— Я понимаю, но полет недолгий. Чуть больше двух часов, затем вы снова окажетесь на земле. Летный экипаж хорошо обучен, и если у вас возникнут какие-либо проблемы, все, что вам нужно сделать, это попросить стюардессу помочь. — К черту это, ворчу я себе под нос, кивая, пока она просматривает мой посадочный талон. Позволь судьбе указать путь. Что самое худшее, что может случиться?
Я продолжаю бормотать номер своего места, когда сажусь в самолет: 18A, 18A, 18A. Большинство пассажиров уже заняли свои места, пока я обдумывала главный жизненный выбор. Сейчас я надеюсь, что мое "к черту это" не вернется, чтобы укусить меня за задницу или, что еще хуже, снова разобьет мне сердце. Если быть честной, я так по-настоящему и не оправилась от того, что он просто бросил меня десять лет назад.
18А, наконец. Это место у окна, и, когда я проскальзываю внутрь, в ряду больше никого нет. Слава богам, по крайней мере, я могу напрягаться и переосмысливать без любопытного соседа, бросающего на меня обеспокоенные взгляды каждые десять минут. По внутренней связи самолета раздается объявление от нашего пилота. Я слушаю вполуха, пока он разглагольствует о том, какая погода должна быть, когда мы приземлимся, о предполагаемом времени прибытия, о том, как начнется подача напитков, как только мы окажемся в воздухе, и о том, как он надеется, что полет всем будет легким. Вскоре после этого стюардессы начинают рассказывать о правилах безопасности, но, честно говоря, все, о чем я могу думать, — это о начале подачи напитков. Мне бы не помешало выпить, чтобы снять напряжение. Мои нервы на пределе, и все мое тело дрожит. Когда я впервые выглядываю в окно, что-то останавливает меня - осознание того, что колеса отрываются от взлетно-посадочной полосы и мы взмываем в небо.
Решение поселяется в моем сердце и в моем разуме - то, что я знала с тех пор, как пришло то первое сообщение, но никогда полностью не принимала до этого момента: Дженсен вернулся . . .
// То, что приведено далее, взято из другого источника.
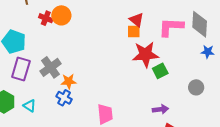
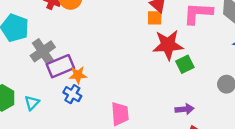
gray cross: (50, 67) -> (43, 51), moved
purple rectangle: (21, 69) -> (60, 66), moved, turned 50
cyan triangle: (30, 106) -> (32, 103), turned 40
По словам моих крайне надоедливых братьев, я все утро был не в себе. В то время как Уайтт поносит меня за то, что я разрушил покой Серены, Грейсон ведет себя как наседка, пытающаяся сохранить наш мир. Грейсон боится, что любая мелочь сведет меня с ума, как будто именно сегодня я отправлюсь на поиски чертовой выпивки. День, которого я жаждал десять лет, день, когда я смогу увидеть, обнять и, наконец, снова оказаться в ее присутствии. Наконец-то ощутить мою сладкую Серенити и испытать первый по-настоящему спокойный момент с момента поступления на службу, каким бы мимолетным этот покой ни был.
Грейсон и Уайтт спрашивают, не нужно ли мне сходить на встречу анонимных алкоголиков, прежде чем отправиться в аэропорт. Их гребаная постоянная суета, переходящая почти в преследование, заставляет меня сомневаться в своем здравомыслии. В эти моменты я задаюсь вопросом, не стоило ли мне прилететь к ней или даже встретиться с ней где-нибудь, где никто не знал бы наших имен. Место, где мы могли бы начать с чистого листа, хотя бы на неделю, но я знал, что присутствие здесь Уайтта было одной из единственных причин, по которым она согласилась приехать. Но даже тогда это не остановило желание увести ее прочь.
Я знаю, что независимо от того, куда мы пойдем - как далеко мне удастся убежать, даже если она будет рядом со мной, — моих демонов нельзя будет долго сдерживать. Эти демоны - вот что по-настоящему пугает меня и из-за чего я так долго держался подальше от Серены.
Те самые демоны , которые заставили меня бежать в первую очередь . . .
— Ты в порядке? — Слова Уайтта возвращают меня к реальности. Его тон небрежен, но за этими десятью буквами скрывается больше смысла, чем большинство могло бы постичь за всю жизнь. Уайтт и Грейсон - мои братья ... не по крови, но по долгу жизни, полной чести. Мы навсегда связаны узами, которые могли создать только те, кто страдал кровью, потом и слезами. Один появился в моей жизни в юном возрасте, чтобы расти и устраивать драки, а другой появился в моей жизни, когда я больше всего в нем нуждался. Грейсон был рядом всякий раз, когда мне требовался кто-то более волевой, чем я сам, чтобы надрать мне задницу. Мне нужен был кто-то, кто мог бы понять, что я видел и что я сделал. Обоим мужчинам я навсегда останусь в долгу, и я недостоин той милости, которую они проявляли ко мне на протяжении многих лет.